*Provided passage*
October Ends on a High Note
Wow! On the 70th anniversary of the 1929 stock market crash in which the Dow dropped 30 points, which was 12% at the time, stocks made a major move upward. For the second consecutive day stocks soared higher on very heavy volume, signaling a big change in market sentiment. Even a week ago many were saying the market was headed lower and interest rates were going to hit at least 6.5%. Both of those things may still happen but right now it looks like a renewed bull market for both stocks and bonds.
Alan Greenspan, who in the past seems to have tried to keep stocks from getting too high, made comments Thursday night that helped fuel the huge gains seen on Friday. He made some comments about the changing economy that to many seemed fairly dovish and made some traders hopeful that the Fed will leave rates alone in November. Currently most expect a rate hike. These comments came day after the GDP and ECI reports indicated very high productivity with relatively low price pressures and ignited a strong rally. Greenspan virtually guaranteed a continuation of the rally on Friday. It did not hurt that new home sales dropped over 12% to a 2-year low, indicating a cooling economy, which the Fed wants to see.
Like yesterday the rally started right out of the gate, with the Dow rising about 130 points in the first half-hour of trading. It held on to most of those gains until some late afternoon profit taking brought the indexes down a little, but the Dow still finished with another triple digit gain. The magnitude of the rally came as a surprise to most everyone who follows the market. The NASDAQ easily pushed to a new record high and the Dow is up over 7% since October 18 when the Dow dropped below 10,000 for the first time since April.
Closing figures show the Dow at 10729.86, finishing up 107.33 points, or 1.01%. Friday was the last trading day for the Dow in which Sears, Goodyear Tire, Chevron, and Union Carbide will hold it back. On Monday Intel, Microsoft, Home Depot, and SBC Communications take their places. By booting some of the laggards (dogs of the Dow) and adding these high growth, high performance type stocks the Dow will be more competitive with the NASDAQ, which has outperformed the Dow lately.

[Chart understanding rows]

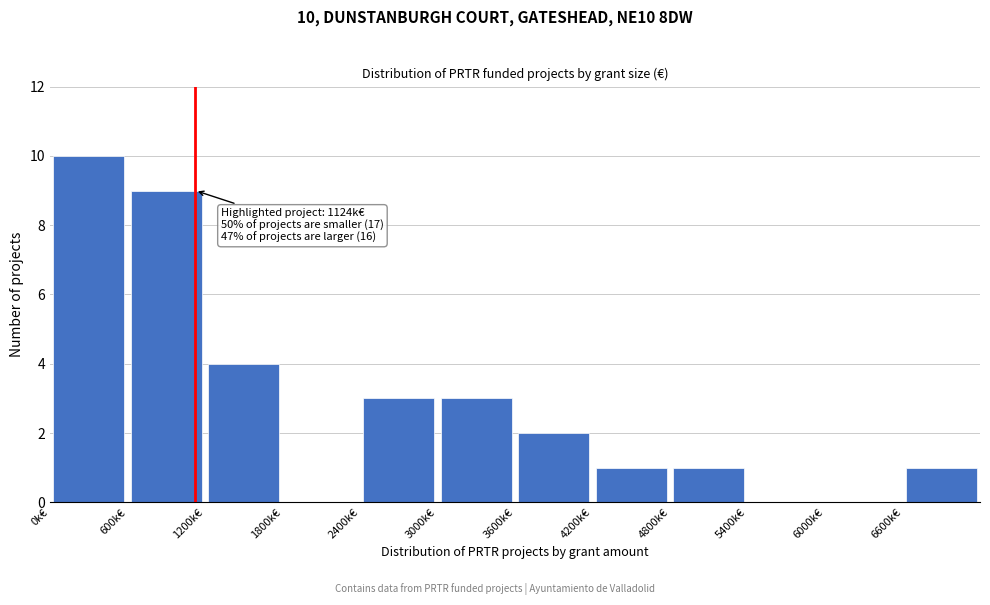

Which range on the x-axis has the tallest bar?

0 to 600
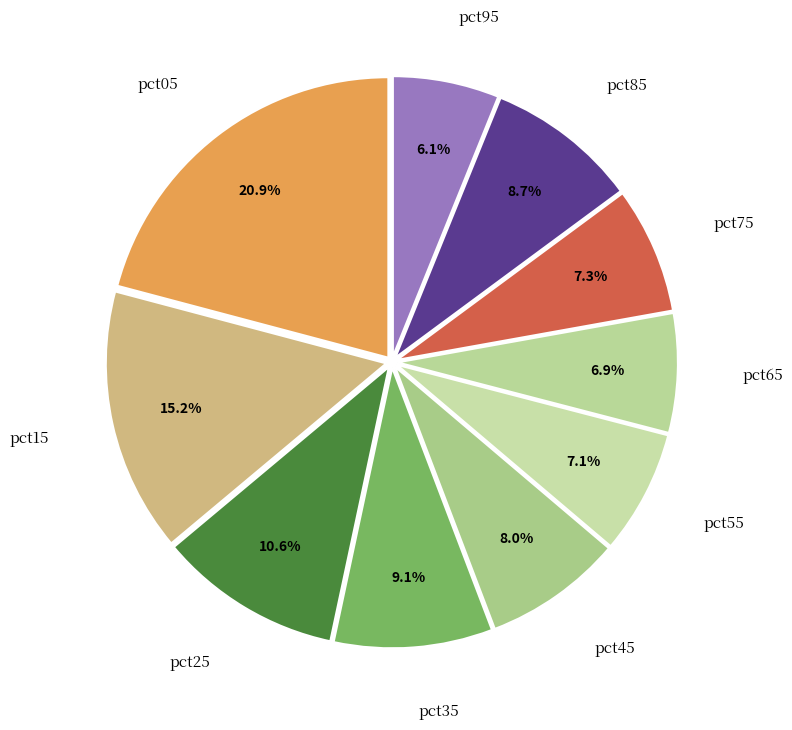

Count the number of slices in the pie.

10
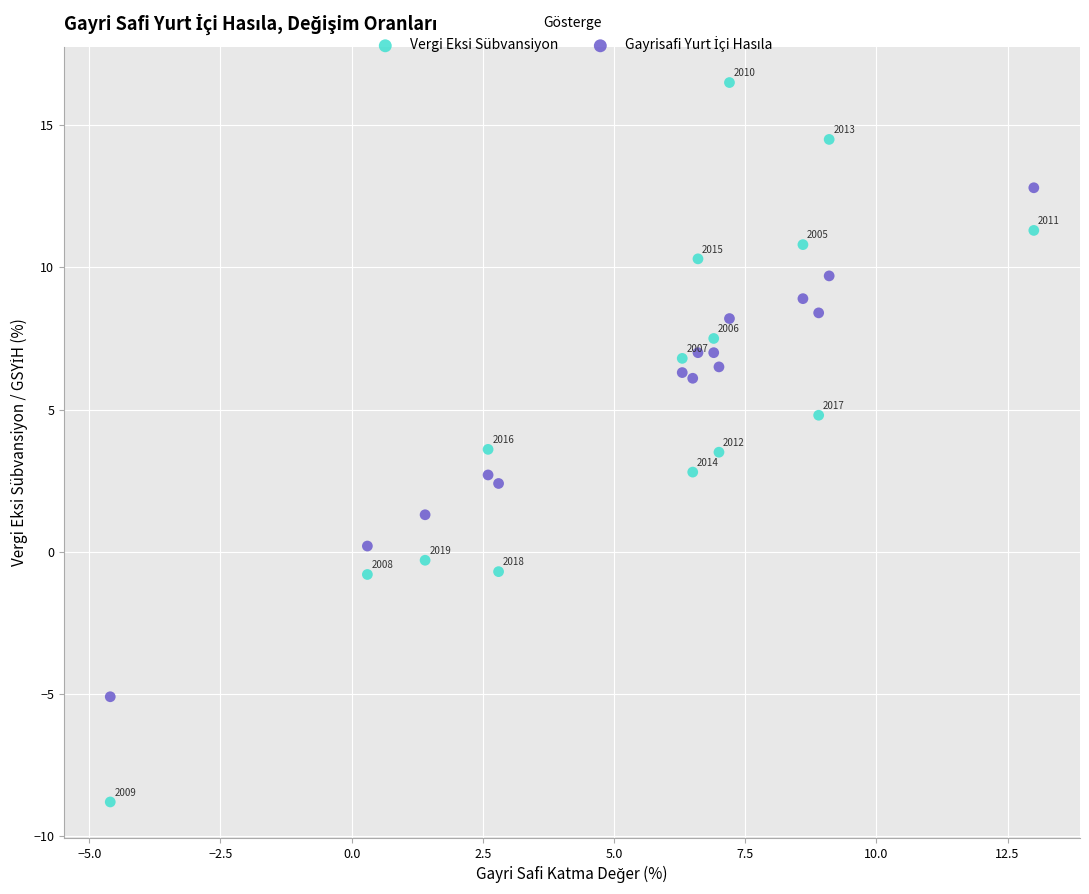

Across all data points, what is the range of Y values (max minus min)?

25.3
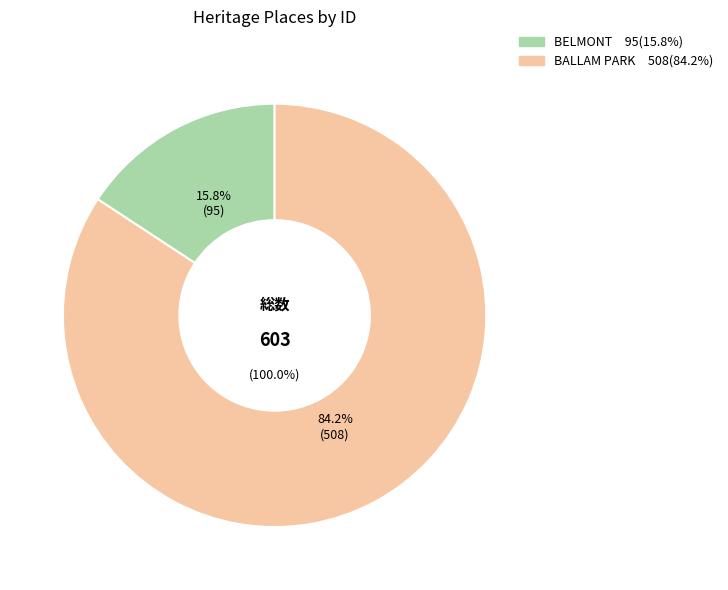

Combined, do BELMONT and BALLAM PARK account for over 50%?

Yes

*Job item*
Reproduce the October stock market report above word for word, from its headline through the last sentence.

*Problem solution*
October Ends on a High Note
Wow! On the 70th anniversary of the 1929 stock market crash in which the Dow dropped 30 points, which was 12% at the time, stocks made a major move upward. For the second consecutive day stocks soared higher on very heavy volume, signaling a big change in market sentiment. Even a week ago many were saying the market was headed lower and interest rates were going to hit at least 6.5%. Both of those things may still happen but right now it looks like a renewed bull market for both stocks and bonds.
Alan Greenspan, who in the past seems to have tried to keep stocks from getting too high, made comments Thursday night that helped fuel the huge gains seen on Friday. He made some comments about the changing economy that to many seemed fairly dovish and made some traders hopeful that the Fed will leave rates alone in November. Currently most expect a rate hike. These comments came day after the GDP and ECI reports indicated very high productivity with relatively low price pressures and ignited a strong rally. Greenspan virtually guaranteed a continuation of the rally on Friday. It did not hurt that new home sales dropped over 12% to a 2-year low, indicating a cooling economy, which the Fed wants to see.
Like yesterday the rally started right out of the gate, with the Dow rising about 130 points in the first half-hour of trading. It held on to most of those gains until some late afternoon profit taking brought the indexes down a little, but the Dow still finished with another triple digit gain. The magnitude of the rally came as a surprise to most everyone who follows the market. The NASDAQ easily pushed to a new record high and the Dow is up over 7% since October 18 when the Dow dropped below 10,000 for the first time since April.
Closing figures show the Dow at 10729.86, finishing up 107.33 points, or 1.01%. Friday was the last trading day for the Dow in which Sears, Goodyear Tire, Chevron, and Union Carbide will hold it back. On Monday Intel, Microsoft, Home Depot, and SBC Communications take their places. By booting some of the laggards (dogs of the Dow) and adding these high growth, high performance type stocks the Dow will be more competitive with the NASDAQ, which has outperformed the Dow lately.